━━━━━ DOCUMENT TEXT

11. In compliance with the order contained in the above judgment the Subordinate Judge of (sic) submitted the following
12. FINDING.--These appeals have been remitted to this Court by their Lordships of the Full Bench for a finding on the following issue:
Whether in 1859 and 1867, the dates mentioned in the revised judgment of the Subordinate Judge (in revised Appeal Suits Nos. 770 and 771 of 1913 on the file of the Court of the Temporary Subordinate Judge of Palghat at Calicut), lands granted on the tenures known as 'Santhathi Brahmaswom and Adimayavana' were inalienable as between the grantor and the grantee, and, if so, whether on alienation by the grantee the grantor was entitled to resume the lands and re-enter?
* * * * * * * *
30. I would return an affirmative finding on both parts of the issue.
13. These Second Appeals same on for hearing on the 25th and 26th January 1922:
Mr. K. Srinivasa Iyengar, (with him Messrs. A. Krishnaswamy Iyer, T. S. Narayana Iyer and K. P. Ramakrishana Iyar), for the Appellants.
Mr. C. V. Ananthakrishna Iyer, (with him Messrs. S. Bangaradhiyar, N. F. Naranmhaiyer, A. V. K. Krishna Menon', A. Vatudeva Menon, N. R. Setha Aiyar), for the Respondents.
14. This is a case of importance and of some difficulty. It has been very fully and ably argued before us and, I think, we are in a position to give oar judgment without reserving it further.

━━━━━━━━━━
━━━━━ DATA EXTRACT

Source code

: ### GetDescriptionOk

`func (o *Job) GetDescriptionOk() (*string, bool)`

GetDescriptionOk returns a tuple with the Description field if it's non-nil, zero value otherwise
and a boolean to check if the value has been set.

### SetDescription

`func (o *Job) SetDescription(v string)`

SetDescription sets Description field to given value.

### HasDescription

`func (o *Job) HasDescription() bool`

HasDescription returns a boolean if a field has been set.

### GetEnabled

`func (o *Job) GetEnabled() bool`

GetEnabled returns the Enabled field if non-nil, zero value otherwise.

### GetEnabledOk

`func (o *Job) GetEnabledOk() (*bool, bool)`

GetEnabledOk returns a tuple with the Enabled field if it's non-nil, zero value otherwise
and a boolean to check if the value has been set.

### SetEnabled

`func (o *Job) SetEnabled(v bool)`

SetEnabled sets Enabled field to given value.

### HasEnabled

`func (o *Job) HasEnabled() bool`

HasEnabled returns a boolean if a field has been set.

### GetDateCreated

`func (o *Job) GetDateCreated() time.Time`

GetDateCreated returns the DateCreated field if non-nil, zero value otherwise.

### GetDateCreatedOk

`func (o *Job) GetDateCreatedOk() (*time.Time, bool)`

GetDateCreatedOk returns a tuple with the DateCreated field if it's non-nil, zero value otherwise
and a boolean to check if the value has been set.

━━━━━━━━━━

• ACTIVITIES:
1) Print the stretch of the court judgment excerpt from "13. These Second" through "for the Appellants.".
2) Name every lawyer the court judgment excerpt lists as appearing for the Appellants.
3) Write the next part of the court judgment excerpt, picking up after its final sentence.

• RESULTS:
1)
13. These Second Appeals same on for hearing on the 25th and 26th January 1922:
Mr. K. Srinivasa Iyengar, (with him Messrs. A. Krishnaswamy Iyer, T. S. Narayana Iyer and K. P. Ramakrishana Iyar), for the Appellants.

2)
- K. Srinivasa Iyengar
- A. Krishnaswamy Iyer
- T. S. Narayana Iyer
- K. P. Ramakrishana Iyar

3)
15. The matter has been referred to the Fall Bench by reason of a difference of opinion among the Judges who had to consider the same matter before. In the case in Achutha Menon v. Sankaran Nair 12 Ind. Cas. 1007 Benson and Sundara Iyer, JJ., took the view that in holdings of the nature in question in this case there was no right of alienation and that on alienation the landlord had a right to re-enter. The wording of the document in that case differs from the wording in this case in that it expressly forbids alienation, but the judgment does not go on that ground alone but also on the ground that alienation necessarily involves a right on the part of the landlord to re-enter. The other case is Zamorin Raja Atergal of Calicut v. Unikat Karnaian Samu Nair 65 Ind. Cas 380. That matter came before Ayling and Krishnan, JJ., and was sent bask by them for further enquiry as to the alleged custom. After further enquiry it was held by them that such grants did not involve forfeiture on alienation. In that case the grant was of a somewhat different character and of a more recent date.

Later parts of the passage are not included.